Standard Chartered Bank yesterday announced plans to set up its biggest office anywhere in the world at the new Marina Bay Financial Centre to help run its global banking business. The bank intends to build up its staff strength in Singapore from the present 3,800 to about 6,000 by 2010.
Including the cost of renovation and relocation as well as rent, the bank says it will be spending about $800 million on the new premises it is leasing at Marina Bay Financial Centre.
In what is thought to be Singapore’s biggest office leasing deal so far, the bank has taken on a lease for up to 500,000 sq ft of space in Tower 1 of the centre’s first phase, which is expected to be ready in the early months of 2010. The bank will be taking about 30 per cent of the total commercial space in the initial phase of the centre.
These will be the biggest premises Stanchart has in any one location worldwide, Stanchart group executive director (Asia) Kai Nargolwala told reporters at a news briefing yesterday. The bank’s initial 12-year lease runs from Q3 2010, with an option to renew for a further eight years. The leasing deal was brokered by Jones Lang LaSalle.
Stanchart, whose headquarters are in London but which has most of its business in Asia, employs 60,000 people in 56 countries and territories around the world. Its 2006 annual report values its assets at US$266 billion.
‘The move to Marina Bay Financial Centre will help centralise our front office staff from our various locations in Singapore under one roof and will provide us with a long-term occupancy solution,’ Mr Nargolwala said.
Not everyone will be moving there, though, as the group plans to keep some of its present offices, probably including Six Battery Road.
‘We are currently in eight locations in Singapore. We won’t end up with just one location. We’ll continue to have at least two or three, for our business continuity planning purposes and for a variety of other issues,’ Mr Nargolwala said. ‘At the moment, we have expanded way out of Battery Road.
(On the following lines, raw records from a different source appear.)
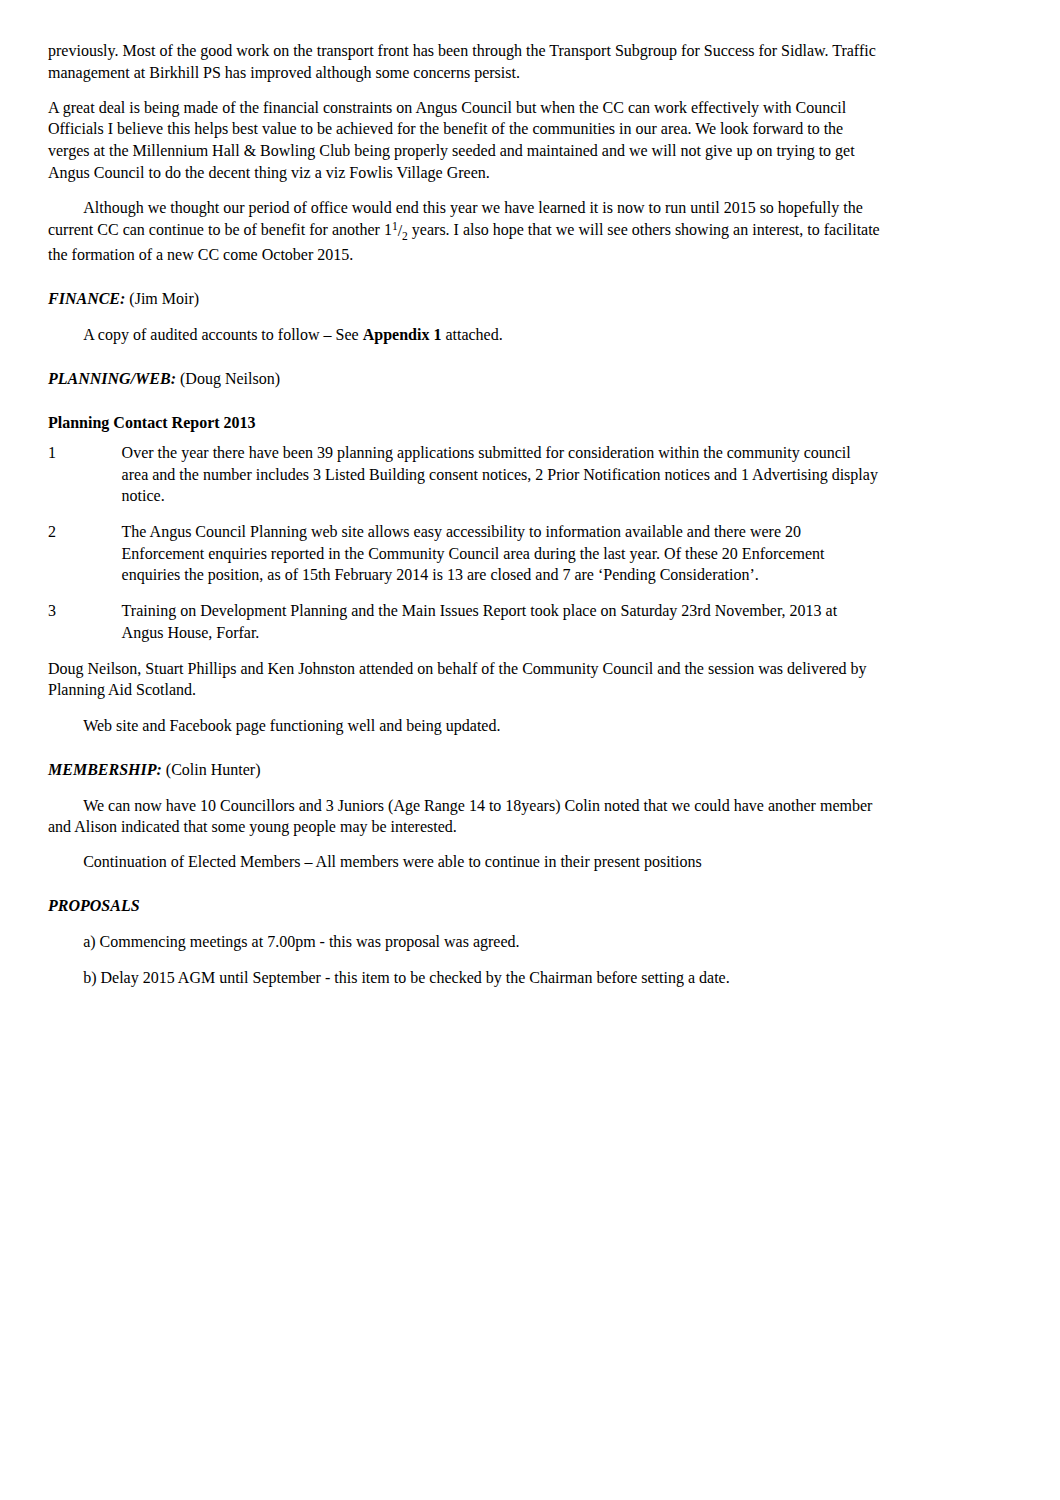previously. Most of the good work on the transport front has been through the Transport Subgroup for Success for Sidlaw. Traffic management at Birkhill PS has improved although some concerns persist.
A great deal is being made of the financial constraints on Angus Council but when the CC can work effectively with Council Officials I believe this helps best value to be achieved for the benefit of the communities in our area. We look forward to the verges at the Millennium Hall & Bowling Club being properly seeded and maintained and we will not give up on trying to get Angus Council to do the decent thing viz a viz Fowlis Village Green.
Although we thought our period of office would end this year we have learned it is now to run until 2015 so hopefully the current CC can continue to be of benefit for another 11/2 years. I also hope that we will see others showing an interest, to facilitate the formation of a new CC come October 2015.
FINANCE: (Jim Moir)
A copy of audited accounts to follow – See Appendix 1 attached.
PLANNING/WEB: (Doug Neilson)
Planning Contact Report 2013
1 Over the year there have been 39 planning applications submitted for consideration within the community council area and the number includes 3 Listed Building consent notices, 2 Prior Notification notices and 1 Advertising display notice.
2 The Angus Council Planning web site allows easy accessibility to information available and there were 20 Enforcement enquiries reported in the Community Council area during the last year. Of these 20 Enforcement enquiries the position, as of 15th February 2014 is 13 are closed and 7 are ‘Pending Consideration’.
3 Training on Development Planning and the Main Issues Report took place on Saturday 23rd November, 2013 at Angus House, Forfar.
Doug Neilson, Stuart Phillips and Ken Johnston attended on behalf of the Community Council and the session was delivered by Planning Aid Scotland.
Web site and Facebook page functioning well and being updated.
MEMBERSHIP: (Colin Hunter)
We can now have 10 Councillors and 3 Juniors (Age Range 14 to 18years) Colin noted that we could have another member and Alison indicated that some young people may be interested.
Continuation of Elected Members – All members were able to continue in their present positions
PROPOSALS
a) Commencing meetings at 7.00pm - this was proposal was agreed.
b) Delay 2015 AGM until September - this item to be checked by the Chairman before setting a date.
We have taken premises in a number of different buildings. So we could consolidate some of that back.’
Stanchart also occupies space in CPF Tampines Building, for backroom offices, as well as UOB Plaza 1, OUB Centre, and Plaza by the Park. Market watchers reckon that Stanchart will most likely keep the Tampines location along with Six Battery Road.
Stanchart officials estimate the bank could potentially occupy up to one million sq ft of space in Singapore by 2012, depending on market conditions and growth prospects. By some market estimates, the bank currently occupies about 400,000 sq ft across locations in Singapore.
Stanchart’s business in Singapore is among the top five contributors to group revenue and profit. For 2006, Stanchart Singapore’s income of US$622 million accounted for 7.2 per cent of the group total of US$8.62 billion. Operating profit here of US$289 million constituted 9.1 per cent of the group pretax figure of US$3.18 billion.
‘But what a lot of people don’t realise is that apart from Singapore itself being a very important contributor to Standard Chartered, we actually run a large part of the bank globally out of Singapore,’ Mr Nargolwala said. Singapore is the global HQ for most of Stanchart’s businesses, including consumer banking, rates and FX, corporate finance, debt capital markets, commodity corporates, client relationships, transaction banking and private banking.
Mr Nargolwala said the bank will be ‘investing a lot’ to relaunch its private banking business in Asia and the Middle East, after a non-compete clause with UBS ended some years ago.
The bank says it is not worried about the shortage of experienced private banking personnel. ‘We have a very, very thriving priority banking segment. Many of our relationship managers that are at the top end of priority banking can move into private banking. So we will have a natural pipeline there,’ Mr Nargolwala said. But Stanchart will still be looking for a lot of new staff. Mr Nargolwala said virtually all the 2,200 additional people the group will employ in Singapore by 2010 will be new hires. ‘They will be across the board, because the bank’s business across the board is growing,’ he said.
Yesterday’s deal will see Stanchart taking up 24 floors in the 33-storey Tower 1 of the Marina Bay Financial Centre. This tower will have about 620,000 sq ft of net lettable area. The 50-storey Tower 2 will have about one million sq ft of offices. The centre’s first phase also includes the 428-unit Marina Bay Residences.
MBFC’s second phase - slated to finish by late 2011 - will have an office tower and a residential tower. Nearly three-quarters of the total 4.7 million sq ft gross floor area in the entire project could be for offices.